Within 12 hours of giving away our tax dollars to the wealthy and big corporations, Speaker Paul Ryan announced that he would try to pay for it by coming after Medicare, Social Security and Medicaid. It didn't take long for the Republican leadership in Washington to make clear that once they drove this nation another $1.5 trillion in debt, they were going to use that as an excuse to cut the programs seniors depend on and paid into all their lives.
They call this "entitlement reform," but make no mistake – that is just fancy Washington talk for taking the money you paid your whole working life and using it to cover the trillion dollars they just added to the debt.
It's not right, and I will fight every attempt to break the promises we made to our senior citizens, working families and children.
We need to reform our student loan system, which right now forces too many students into a lifetime debt trap. If you want to go to college or get other post-secondary education, you should be able to do that without taking on decades worth of debt.
Too many people in our district are already stuck with interest payments they can't afford at a time when they should be buying houses, saving their money and becoming financially independent.
We need to allow people to refinance their student loans, just as we do for corporations and credit card holders. And I believe we should let people pay at least some portion of their student loans with pre-tax dollars.
I also support programs that help people pay back their loans when they take important public service jobs in under-served communities and under-populated professions. Some of those programs exist for certain disciplines, but I'll work to expand them. If you want to use your education to serve the public and help meet an urgent public need, the government should help you pay back the cost of that education.
I support unions, and I'm proud to be endorsed by the AFL-CIO. I believe that all workers have the right to organize and bargain collectively for better wages, benefits and working conditions. And I know that when unions do the work, it gets done on time and on budget.

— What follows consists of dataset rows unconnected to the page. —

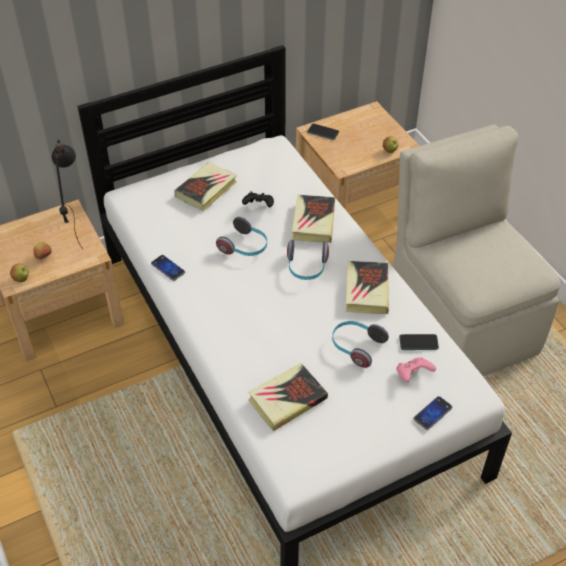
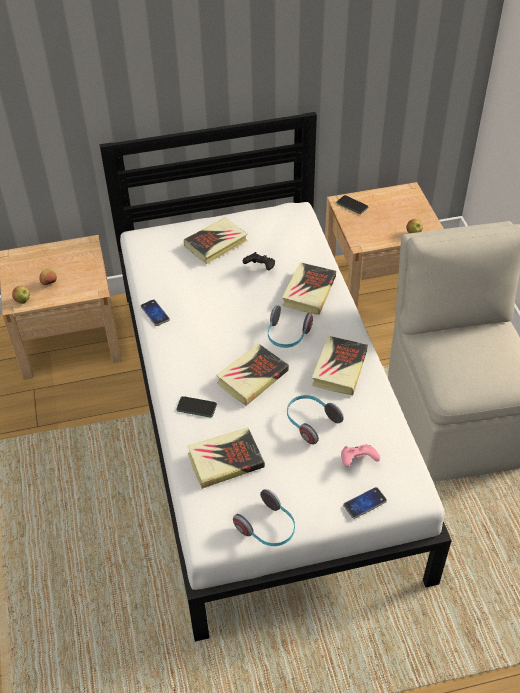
camera: 15 degrees right, 0 degrees up
black table lamp [52,140,83,249] -> none
headphones [216,217,267,256] -> headphones moved to [233,489,295,546]
phone [399,334,439,350] -> phone moved to [176,396,217,417]
none -> book [216,343,289,406]

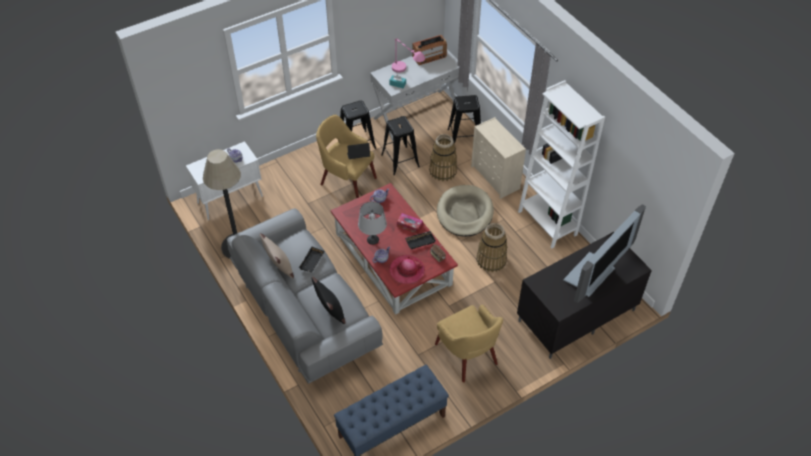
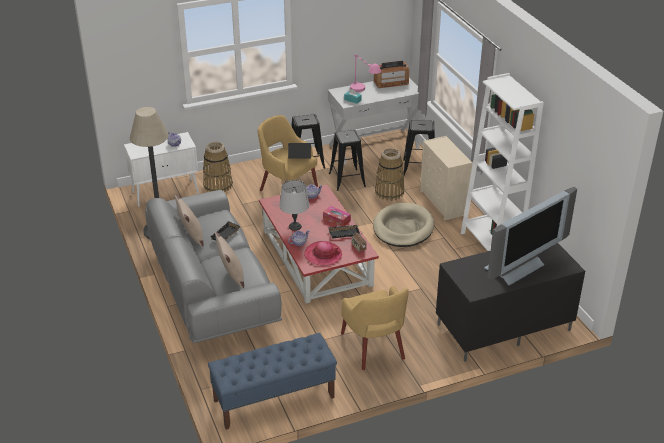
camera: 10 degrees right, 15 degrees down
black pillow [311,277,345,324] -> beige pillow [215,232,244,288]
basket [476,223,507,272] -> basket moved to [203,142,233,192]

Union members in our district can count on me to be the most effective ally they have in fighting to protect their rights, support prevailing wages and Project Labor Agreements, and defeat the ideological extremists who want to put unions out of existence.
I support robust and responsible energy development. Natural gas extraction is creating and supporting a lot of good, middle-class jobs in our region, and I want more of those jobs for our people.
That means investing in training so people in our district have the skills they need to do these jobs, and it means pushing energy companies to hire people in our communities. People who live here and send their kids to school here will do the work safely and responsibly, so that our families and future generations are breathing clean air and drinking clean water.
Government should not be an impediment to energy development and job creation, but we rely on government to enforce the law and hold companies accountable if they endanger workers or pollute our air or water.
For purely political reasons, this administration wants to undermine our government's ability to perform basic inspection and law enforcement activities -- just as Harrisburg has done here with our state enforcement activities.
That's a mistake, and I'll work to ensure that our government has the necessary resources to do its job, keep workers safe, and protect our air and water.